DEFCON survey reveals vast scale of cloud hacking

An in-depth survey carried out amongst 100 of those attending this year’s DEFCON conference in Las Vegas recently has revealed that an overwhelming 96 percent of the respondents said they believed the cloud would open up more hacking opportunities for them.

“While ‘only’ 12 percent said they hacked cloud systems for financial gain, that still means a sizeable headache for any IT manager planning to migrate their IT resources into the cloud” said Barmak Meftah, CPO with Fortify.
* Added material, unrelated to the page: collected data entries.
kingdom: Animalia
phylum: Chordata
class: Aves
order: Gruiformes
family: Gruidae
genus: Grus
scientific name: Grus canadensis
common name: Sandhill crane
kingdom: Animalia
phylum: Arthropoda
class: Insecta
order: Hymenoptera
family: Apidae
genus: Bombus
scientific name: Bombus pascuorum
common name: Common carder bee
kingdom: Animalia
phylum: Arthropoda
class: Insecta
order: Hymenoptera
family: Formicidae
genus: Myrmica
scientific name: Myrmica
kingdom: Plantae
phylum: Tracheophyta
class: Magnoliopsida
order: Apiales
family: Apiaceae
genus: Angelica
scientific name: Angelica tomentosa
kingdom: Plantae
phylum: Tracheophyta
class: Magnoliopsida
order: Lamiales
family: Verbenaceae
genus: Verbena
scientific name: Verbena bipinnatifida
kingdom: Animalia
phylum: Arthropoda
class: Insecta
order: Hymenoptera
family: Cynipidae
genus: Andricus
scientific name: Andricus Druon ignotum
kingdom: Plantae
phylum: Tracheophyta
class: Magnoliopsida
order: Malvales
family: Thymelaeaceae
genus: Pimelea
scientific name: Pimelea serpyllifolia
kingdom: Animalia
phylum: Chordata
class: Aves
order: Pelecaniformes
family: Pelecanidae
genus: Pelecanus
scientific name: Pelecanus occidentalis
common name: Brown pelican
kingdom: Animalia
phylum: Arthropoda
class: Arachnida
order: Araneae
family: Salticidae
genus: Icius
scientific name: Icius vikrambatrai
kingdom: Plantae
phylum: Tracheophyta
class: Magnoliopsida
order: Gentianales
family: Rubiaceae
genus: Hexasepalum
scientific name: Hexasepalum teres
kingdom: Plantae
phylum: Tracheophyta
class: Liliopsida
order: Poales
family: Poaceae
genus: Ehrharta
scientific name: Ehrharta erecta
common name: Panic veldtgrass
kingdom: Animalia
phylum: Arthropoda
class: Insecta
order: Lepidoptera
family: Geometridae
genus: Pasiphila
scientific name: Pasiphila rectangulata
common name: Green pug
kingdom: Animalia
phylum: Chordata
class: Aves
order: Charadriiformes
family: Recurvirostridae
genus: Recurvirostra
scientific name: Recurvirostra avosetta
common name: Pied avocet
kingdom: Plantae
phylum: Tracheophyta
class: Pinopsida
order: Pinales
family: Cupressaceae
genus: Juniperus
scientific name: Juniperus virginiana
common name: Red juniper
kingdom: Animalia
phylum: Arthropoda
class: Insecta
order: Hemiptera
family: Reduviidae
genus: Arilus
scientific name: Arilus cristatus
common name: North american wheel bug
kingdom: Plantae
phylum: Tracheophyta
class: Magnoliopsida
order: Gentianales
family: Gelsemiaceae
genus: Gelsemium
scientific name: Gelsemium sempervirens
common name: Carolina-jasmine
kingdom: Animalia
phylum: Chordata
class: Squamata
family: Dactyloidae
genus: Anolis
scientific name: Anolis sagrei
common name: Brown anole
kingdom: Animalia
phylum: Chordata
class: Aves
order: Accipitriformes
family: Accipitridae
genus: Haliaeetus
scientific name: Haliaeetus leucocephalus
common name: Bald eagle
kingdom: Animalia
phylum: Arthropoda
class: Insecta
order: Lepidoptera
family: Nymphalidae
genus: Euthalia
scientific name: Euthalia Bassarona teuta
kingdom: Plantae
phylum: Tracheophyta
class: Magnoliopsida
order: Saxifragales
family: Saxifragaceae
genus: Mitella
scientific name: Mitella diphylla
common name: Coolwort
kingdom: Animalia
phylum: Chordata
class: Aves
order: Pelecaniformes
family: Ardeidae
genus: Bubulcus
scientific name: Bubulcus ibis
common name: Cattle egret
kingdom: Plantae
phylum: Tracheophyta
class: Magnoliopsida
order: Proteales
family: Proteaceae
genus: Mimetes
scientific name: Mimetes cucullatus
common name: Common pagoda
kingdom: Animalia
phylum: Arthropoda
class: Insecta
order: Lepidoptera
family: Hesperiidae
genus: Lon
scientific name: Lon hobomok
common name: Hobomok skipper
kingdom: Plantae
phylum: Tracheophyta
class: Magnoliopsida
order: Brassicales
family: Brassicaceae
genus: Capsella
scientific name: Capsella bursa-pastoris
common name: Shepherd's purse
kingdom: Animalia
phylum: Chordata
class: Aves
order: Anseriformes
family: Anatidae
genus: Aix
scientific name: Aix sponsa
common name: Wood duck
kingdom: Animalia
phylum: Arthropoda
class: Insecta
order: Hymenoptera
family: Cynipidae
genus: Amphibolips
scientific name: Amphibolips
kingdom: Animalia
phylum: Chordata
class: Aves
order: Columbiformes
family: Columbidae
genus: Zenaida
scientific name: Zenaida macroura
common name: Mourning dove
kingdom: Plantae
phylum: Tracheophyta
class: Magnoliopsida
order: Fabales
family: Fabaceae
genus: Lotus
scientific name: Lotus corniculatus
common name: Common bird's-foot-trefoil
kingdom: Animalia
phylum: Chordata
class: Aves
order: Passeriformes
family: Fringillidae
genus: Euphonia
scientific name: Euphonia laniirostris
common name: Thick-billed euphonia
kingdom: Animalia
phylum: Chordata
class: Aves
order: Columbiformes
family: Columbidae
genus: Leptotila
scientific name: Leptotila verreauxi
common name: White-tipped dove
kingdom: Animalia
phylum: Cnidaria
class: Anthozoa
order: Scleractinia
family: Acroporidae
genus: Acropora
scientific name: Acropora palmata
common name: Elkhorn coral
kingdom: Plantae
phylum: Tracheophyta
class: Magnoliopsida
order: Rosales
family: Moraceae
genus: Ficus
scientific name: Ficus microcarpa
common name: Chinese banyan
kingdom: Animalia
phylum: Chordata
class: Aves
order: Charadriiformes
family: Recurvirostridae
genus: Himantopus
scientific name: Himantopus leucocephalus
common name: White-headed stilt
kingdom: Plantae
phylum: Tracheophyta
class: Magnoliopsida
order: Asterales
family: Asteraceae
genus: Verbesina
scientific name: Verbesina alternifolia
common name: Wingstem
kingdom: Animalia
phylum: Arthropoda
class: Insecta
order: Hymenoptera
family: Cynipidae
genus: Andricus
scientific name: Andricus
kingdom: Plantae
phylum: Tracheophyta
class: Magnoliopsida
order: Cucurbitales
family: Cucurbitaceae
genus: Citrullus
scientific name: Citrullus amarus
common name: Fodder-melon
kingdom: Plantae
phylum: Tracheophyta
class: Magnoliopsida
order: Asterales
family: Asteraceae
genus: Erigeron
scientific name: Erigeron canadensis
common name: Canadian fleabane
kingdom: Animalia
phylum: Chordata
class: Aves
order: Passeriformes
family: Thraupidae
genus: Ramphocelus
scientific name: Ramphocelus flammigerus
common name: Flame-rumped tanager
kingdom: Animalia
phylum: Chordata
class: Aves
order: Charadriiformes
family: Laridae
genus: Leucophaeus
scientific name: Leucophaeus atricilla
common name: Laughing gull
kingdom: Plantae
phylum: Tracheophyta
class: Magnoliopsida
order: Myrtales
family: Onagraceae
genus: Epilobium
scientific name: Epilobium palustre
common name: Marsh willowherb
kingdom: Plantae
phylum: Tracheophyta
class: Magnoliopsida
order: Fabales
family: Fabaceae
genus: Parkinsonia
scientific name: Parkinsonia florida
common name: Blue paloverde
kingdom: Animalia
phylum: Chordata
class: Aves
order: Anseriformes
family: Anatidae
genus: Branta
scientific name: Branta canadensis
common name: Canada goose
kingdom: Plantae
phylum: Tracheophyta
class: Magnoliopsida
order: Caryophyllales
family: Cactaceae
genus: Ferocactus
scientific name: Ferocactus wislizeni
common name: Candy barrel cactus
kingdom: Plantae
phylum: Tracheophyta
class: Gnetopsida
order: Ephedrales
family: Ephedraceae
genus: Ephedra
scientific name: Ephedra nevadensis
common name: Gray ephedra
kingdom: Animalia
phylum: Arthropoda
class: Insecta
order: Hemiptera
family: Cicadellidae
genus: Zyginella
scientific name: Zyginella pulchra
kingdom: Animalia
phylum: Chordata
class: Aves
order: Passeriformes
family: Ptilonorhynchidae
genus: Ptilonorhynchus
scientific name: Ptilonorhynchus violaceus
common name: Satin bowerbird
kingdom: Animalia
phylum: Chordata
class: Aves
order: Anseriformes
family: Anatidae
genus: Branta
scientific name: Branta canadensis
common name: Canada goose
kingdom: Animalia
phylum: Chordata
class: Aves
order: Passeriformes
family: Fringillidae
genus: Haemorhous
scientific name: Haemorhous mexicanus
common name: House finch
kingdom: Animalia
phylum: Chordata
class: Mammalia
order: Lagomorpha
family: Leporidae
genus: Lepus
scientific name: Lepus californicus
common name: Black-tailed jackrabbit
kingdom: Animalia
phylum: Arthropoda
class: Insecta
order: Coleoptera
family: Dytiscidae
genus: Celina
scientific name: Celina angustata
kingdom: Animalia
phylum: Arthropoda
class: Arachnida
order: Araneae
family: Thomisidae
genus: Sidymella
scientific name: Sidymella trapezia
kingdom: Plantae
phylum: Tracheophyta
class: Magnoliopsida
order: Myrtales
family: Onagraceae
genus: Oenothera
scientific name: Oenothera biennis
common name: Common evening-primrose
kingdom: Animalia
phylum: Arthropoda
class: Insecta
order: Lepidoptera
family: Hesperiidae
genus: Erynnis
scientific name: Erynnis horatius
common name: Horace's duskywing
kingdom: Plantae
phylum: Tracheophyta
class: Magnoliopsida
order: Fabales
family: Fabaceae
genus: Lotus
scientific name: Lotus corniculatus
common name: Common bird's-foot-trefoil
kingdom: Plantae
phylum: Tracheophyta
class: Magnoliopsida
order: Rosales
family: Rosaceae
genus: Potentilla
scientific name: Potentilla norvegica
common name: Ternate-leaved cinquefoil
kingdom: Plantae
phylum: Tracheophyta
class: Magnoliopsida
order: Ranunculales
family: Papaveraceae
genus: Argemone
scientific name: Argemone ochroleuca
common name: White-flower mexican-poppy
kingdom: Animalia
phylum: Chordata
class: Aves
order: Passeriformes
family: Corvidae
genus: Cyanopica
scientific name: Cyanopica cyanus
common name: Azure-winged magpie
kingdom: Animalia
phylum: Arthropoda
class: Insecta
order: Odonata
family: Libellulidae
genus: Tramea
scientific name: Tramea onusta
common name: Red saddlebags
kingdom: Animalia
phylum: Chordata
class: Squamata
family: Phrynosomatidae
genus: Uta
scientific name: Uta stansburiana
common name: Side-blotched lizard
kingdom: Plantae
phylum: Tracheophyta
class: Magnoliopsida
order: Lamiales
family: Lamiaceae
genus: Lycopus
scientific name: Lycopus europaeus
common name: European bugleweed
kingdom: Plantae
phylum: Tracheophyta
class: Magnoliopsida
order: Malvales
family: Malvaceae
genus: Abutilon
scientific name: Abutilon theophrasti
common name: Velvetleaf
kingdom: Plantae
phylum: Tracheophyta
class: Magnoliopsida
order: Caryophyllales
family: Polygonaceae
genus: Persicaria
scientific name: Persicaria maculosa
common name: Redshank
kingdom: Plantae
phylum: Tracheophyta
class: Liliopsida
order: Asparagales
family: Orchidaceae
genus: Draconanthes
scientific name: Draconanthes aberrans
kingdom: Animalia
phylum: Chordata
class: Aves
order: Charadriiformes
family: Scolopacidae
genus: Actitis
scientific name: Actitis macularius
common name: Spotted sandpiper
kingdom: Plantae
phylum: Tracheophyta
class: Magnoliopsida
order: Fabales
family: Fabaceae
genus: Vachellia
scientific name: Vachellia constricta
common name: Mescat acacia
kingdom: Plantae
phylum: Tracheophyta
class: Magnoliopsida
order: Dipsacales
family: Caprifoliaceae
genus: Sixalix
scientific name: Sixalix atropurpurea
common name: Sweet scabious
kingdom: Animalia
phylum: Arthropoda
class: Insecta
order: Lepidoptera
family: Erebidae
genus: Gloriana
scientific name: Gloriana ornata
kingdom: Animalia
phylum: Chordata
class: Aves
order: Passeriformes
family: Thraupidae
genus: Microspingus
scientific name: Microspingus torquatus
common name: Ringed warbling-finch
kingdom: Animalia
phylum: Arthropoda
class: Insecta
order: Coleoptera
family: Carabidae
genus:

According to Meftah, when you factor in the prediction from numerous analysts that at the start of 2010 20 percent of businesses would have their IT resources in the cloud within four years, you begin to appreciate the potential scale and complexity of the security issues involved.

In the many predictions, he explained, 20 per cent of organizations would own no appreciable IT assets, but would instead rely on cloud computing resources – the same resources that 45 percent of the DEFCON attendees in the survey cheerfully admitted to already having tried to hack.

Breaking down the survey responses, 21 percent believe that SaaS cloud systems are viewed as being the most vulnerable, with 33 percent of the hackers having discovered public DNS vulnerabilities, followed by log files (16 per cent) and communication profiles (12 per cent) in their cloud travels.

Remember, says Meftah, we are talking about hackers having discovered these types of vulnerabilities in the cloud, rather than merely making an observation.